[[ DATA PROVIDED, beginning ]]

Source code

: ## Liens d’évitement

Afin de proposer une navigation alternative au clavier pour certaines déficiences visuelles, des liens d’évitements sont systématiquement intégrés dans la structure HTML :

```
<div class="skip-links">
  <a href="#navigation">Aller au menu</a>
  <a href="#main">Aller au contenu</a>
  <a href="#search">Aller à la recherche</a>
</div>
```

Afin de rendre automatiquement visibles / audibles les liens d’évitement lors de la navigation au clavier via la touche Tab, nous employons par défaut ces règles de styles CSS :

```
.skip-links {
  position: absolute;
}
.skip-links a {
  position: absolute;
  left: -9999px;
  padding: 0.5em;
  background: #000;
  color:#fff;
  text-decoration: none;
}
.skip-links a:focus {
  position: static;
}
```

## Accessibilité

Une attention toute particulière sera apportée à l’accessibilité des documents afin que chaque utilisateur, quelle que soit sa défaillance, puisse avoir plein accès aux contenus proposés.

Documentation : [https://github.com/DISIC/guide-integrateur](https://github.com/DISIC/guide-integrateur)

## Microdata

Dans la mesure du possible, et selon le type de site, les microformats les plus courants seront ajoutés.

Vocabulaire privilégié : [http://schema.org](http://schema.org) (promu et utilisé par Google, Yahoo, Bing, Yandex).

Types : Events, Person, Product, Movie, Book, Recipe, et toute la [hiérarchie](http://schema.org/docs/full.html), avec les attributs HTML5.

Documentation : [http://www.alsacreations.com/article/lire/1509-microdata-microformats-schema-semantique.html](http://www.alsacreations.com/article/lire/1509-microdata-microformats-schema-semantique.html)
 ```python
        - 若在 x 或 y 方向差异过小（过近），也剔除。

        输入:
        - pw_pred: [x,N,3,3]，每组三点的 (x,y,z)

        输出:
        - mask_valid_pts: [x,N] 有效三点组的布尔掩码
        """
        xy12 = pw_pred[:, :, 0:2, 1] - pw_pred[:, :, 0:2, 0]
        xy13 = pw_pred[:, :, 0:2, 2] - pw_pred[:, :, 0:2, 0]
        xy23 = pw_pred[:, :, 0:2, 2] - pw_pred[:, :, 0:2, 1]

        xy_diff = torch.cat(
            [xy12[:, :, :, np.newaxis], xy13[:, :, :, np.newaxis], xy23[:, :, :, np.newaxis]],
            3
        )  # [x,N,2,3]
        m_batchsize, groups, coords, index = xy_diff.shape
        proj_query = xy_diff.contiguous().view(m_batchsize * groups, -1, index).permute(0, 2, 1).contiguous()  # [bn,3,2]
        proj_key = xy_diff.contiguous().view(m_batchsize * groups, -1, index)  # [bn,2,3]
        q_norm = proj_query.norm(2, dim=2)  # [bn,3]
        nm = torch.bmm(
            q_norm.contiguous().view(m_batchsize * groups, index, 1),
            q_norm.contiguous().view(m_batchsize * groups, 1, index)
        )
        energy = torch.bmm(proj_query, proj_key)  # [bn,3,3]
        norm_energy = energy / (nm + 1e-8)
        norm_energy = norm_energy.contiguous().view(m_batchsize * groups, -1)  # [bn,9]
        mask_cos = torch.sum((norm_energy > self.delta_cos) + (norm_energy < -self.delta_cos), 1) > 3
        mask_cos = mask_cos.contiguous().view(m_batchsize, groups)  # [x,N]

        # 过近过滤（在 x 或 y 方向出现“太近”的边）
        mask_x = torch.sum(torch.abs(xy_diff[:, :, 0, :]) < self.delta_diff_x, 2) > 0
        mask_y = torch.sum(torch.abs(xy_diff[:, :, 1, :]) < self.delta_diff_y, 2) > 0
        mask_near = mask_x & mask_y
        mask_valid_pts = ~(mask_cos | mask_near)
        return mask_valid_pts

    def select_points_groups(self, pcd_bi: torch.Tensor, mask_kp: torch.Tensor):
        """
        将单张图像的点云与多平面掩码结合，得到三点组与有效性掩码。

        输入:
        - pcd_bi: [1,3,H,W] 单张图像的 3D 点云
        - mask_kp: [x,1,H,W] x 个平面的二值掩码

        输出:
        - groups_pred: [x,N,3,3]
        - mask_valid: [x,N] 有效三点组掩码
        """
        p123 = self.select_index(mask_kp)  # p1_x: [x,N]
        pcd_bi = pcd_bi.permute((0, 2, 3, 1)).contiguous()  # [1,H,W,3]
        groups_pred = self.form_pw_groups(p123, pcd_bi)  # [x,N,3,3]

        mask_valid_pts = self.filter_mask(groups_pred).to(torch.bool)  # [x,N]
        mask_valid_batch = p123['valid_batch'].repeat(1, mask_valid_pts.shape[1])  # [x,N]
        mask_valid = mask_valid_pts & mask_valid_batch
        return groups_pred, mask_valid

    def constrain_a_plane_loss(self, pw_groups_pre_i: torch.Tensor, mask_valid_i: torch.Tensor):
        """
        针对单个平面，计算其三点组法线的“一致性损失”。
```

[[ DATA PROVIDED, end ]]

◆ EXERCISE OBJECTIVE
Report each line of the data in which "torch" occurs.

◆ ANSWER TO THE EXERCISE
        xy_diff = torch.cat(
        nm = torch.bmm(
        energy = torch.bmm(proj_query, proj_key)  # [bn,3,3]
        mask_cos = torch.sum((norm_energy > self.delta_cos) + (norm_energy < -self.delta_cos), 1) > 3
        mask_x = torch.sum(torch.abs(xy_diff[:, :, 0, :]) < self.delta_diff_x, 2) > 0
        mask_y = torch.sum(torch.abs(xy_diff[:, :, 1, :]) < self.delta_diff_y, 2) > 0
    def select_points_groups(self, pcd_bi: torch.Tensor, mask_kp: torch.Tensor):
        mask_valid_pts = self.filter_mask(groups_pred).to(torch.bool)  # [x,N]
    def constrain_a_plane_loss(self, pw_groups_pre_i: torch.Tensor, mask_valid_i: torch.Tensor):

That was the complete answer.